> [Assignment] Scan the records below for the line with "X177800000Y-62230000D03*" and the line with "X124460000Y-95250000D03*". Repeat those two lines and every line between them exactly, and nothing else.

> [Data records]
- - - - -

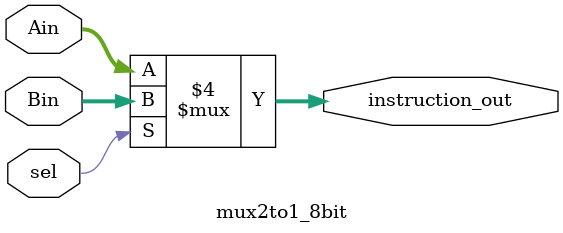
<source format=v>

module mux2to1_8bit(Ain,Bin,sel,instruction_out);
	input wire [7:0] Ain, Bin;
	input wire sel;
	output reg [7:0] instruction_out;
	
	always @ (Ain or Bin or sel)
		if (sel == 1'b0)
			instruction_out = Ain;
		else
			instruction_out = Bin;
endmodule

</source>
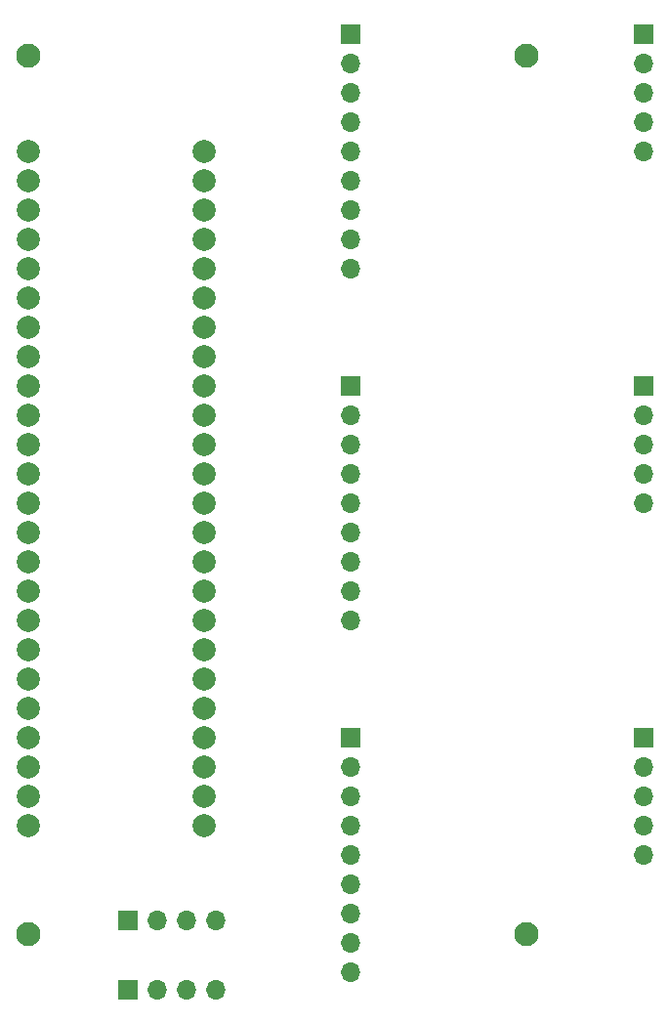
<source format=gbr>
%TF.GenerationSoftware,KiCad,Pcbnew,7.0.7*%
%TF.CreationDate,2024-05-20T18:28:41-04:00*%
%TF.ProjectId,Ground Reciever,47726f75-6e64-4205-9265-636965766572,rev?*%
%TF.SameCoordinates,Original*%
%TF.FileFunction,Soldermask,Bot*%
%TF.FilePolarity,Negative*%
%FSLAX46Y46*%
G04 Gerber Fmt 4.6, Leading zero omitted, Abs format (unit mm)*
G04 Created by KiCad (PCBNEW 7.0.7) date 2024-05-20 18:28:41*
%MOMM*%
%LPD*%
G01*
G04 APERTURE LIST*
%ADD10R,1.700000X1.700000*%
%ADD11O,1.700000X1.700000*%
%ADD12C,2.100000*%
%ADD13C,2.000000*%
G04 APERTURE END LIST*
D10*
%TO.C,Serial8*%
X133120000Y-131400000D03*
D11*
X135660000Y-131400000D03*
X138200000Y-131400000D03*
X140740000Y-131400000D03*
%TD*%
D10*
%TO.C,Serial1*%
X133120000Y-137400000D03*
D11*
X135660000Y-137400000D03*
X138200000Y-137400000D03*
X140740000Y-137400000D03*
%TD*%
D10*
%TO.C,J3*%
X152400000Y-85090000D03*
D11*
X152400000Y-87630000D03*
X152400000Y-90170000D03*
X152400000Y-92710000D03*
X152400000Y-95250000D03*
X152400000Y-97790000D03*
X152400000Y-100330000D03*
X152400000Y-102870000D03*
X152400000Y-105410000D03*
%TD*%
D12*
%TO.C,H1*%
X167640000Y-132540000D03*
%TD*%
%TO.C,H4*%
X124460000Y-56420000D03*
%TD*%
D10*
%TO.C,J2*%
X177800000Y-54610000D03*
D11*
X177800000Y-57150000D03*
X177800000Y-59690000D03*
X177800000Y-62230000D03*
X177800000Y-64770000D03*
%TD*%
D13*
%TO.C,Teensy4.1*%
X124460000Y-64770000D03*
X124460000Y-67310000D03*
X124460000Y-69850000D03*
X124460000Y-72390000D03*
X124460000Y-74930000D03*
X124460000Y-77470000D03*
X124460000Y-80010000D03*
X124460000Y-82550000D03*
X124460000Y-85090000D03*
X124460000Y-87630000D03*
X124460000Y-90170000D03*
X124460000Y-92710000D03*
X124460000Y-95250000D03*
X124460000Y-97790000D03*
X124460000Y-100330000D03*
X124460000Y-102870000D03*
X124460000Y-105410000D03*
X124460000Y-107950000D03*
X124460000Y-110490000D03*
X124460000Y-113030000D03*
X124460000Y-115570000D03*
X124460000Y-118110000D03*
X124460000Y-120650000D03*
X124460000Y-123190000D03*
X139700000Y-123190000D03*
X139700000Y-120650000D03*
X139700000Y-118110000D03*
X139700000Y-115570000D03*
X139700000Y-113030000D03*
X139700000Y-110490000D03*
X139700000Y-107950000D03*
X139700000Y-105410000D03*
X139700000Y-102870000D03*
X139700000Y-100330000D03*
X139700000Y-97790000D03*
X139700000Y-95250000D03*
X139700000Y-92710000D03*
X139700000Y-90170000D03*
X139700000Y-87630000D03*
X139700000Y-85090000D03*
X139700000Y-82550000D03*
X139700000Y-80010000D03*
X139700000Y-77470000D03*
X139700000Y-74930000D03*
X139700000Y-72390000D03*
X139700000Y-69850000D03*
X139700000Y-67310000D03*
X139700000Y-64770000D03*
%TD*%
D10*
%TO.C,J5*%
X152400000Y-115570000D03*
D11*
X152400000Y-118110000D03*
X152400000Y-120650000D03*
X152400000Y-123190000D03*
X152400000Y-125730000D03*
X152400000Y-128270000D03*
X152400000Y-130810000D03*
X152400000Y-133350000D03*
X152400000Y-135890000D03*
%TD*%
D12*
%TO.C,H3*%
X167640000Y-56420000D03*
%TD*%
D10*
%TO.C,J6*%
X177800000Y-115570000D03*
D11*
X177800000Y-118110000D03*
X177800000Y-120650000D03*
X177800000Y-123190000D03*
X177800000Y-125730000D03*
%TD*%
D12*
%TO.C,H2*%
X124460000Y-132540000D03*
%TD*%
D11*
%TO.C,J4*%
X177800000Y-95250000D03*
X177800000Y-92710000D03*
X177800000Y-90170000D03*
X177800000Y-87630000D03*
D10*
X177800000Y-85090000D03*
%TD*%
%TO.C,J1*%
X152400000Y-54610000D03*
D11*
X152400000Y-57150000D03*
X152400000Y-59690000D03*
X152400000Y-62230000D03*
X152400000Y-64770000D03*
X152400000Y-67310000D03*
X152400000Y-69850000D03*
X152400000Y-72390000D03*
X152400000Y-74930000D03*
%TD*%
M02*

</source>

- - - - -

> [Answer to this problem]
X177800000Y-62230000D03*
X177800000Y-64770000D03*
%TD*%
D13*
%TO.C,Teensy4.1*%
X124460000Y-64770000D03*
X124460000Y-67310000D03*
X124460000Y-69850000D03*
X124460000Y-72390000D03*
X124460000Y-74930000D03*
X124460000Y-77470000D03*
X124460000Y-80010000D03*
X124460000Y-82550000D03*
X124460000Y-85090000D03*
X124460000Y-87630000D03*
X124460000Y-90170000D03*
X124460000Y-92710000D03*
X124460000Y-95250000D03*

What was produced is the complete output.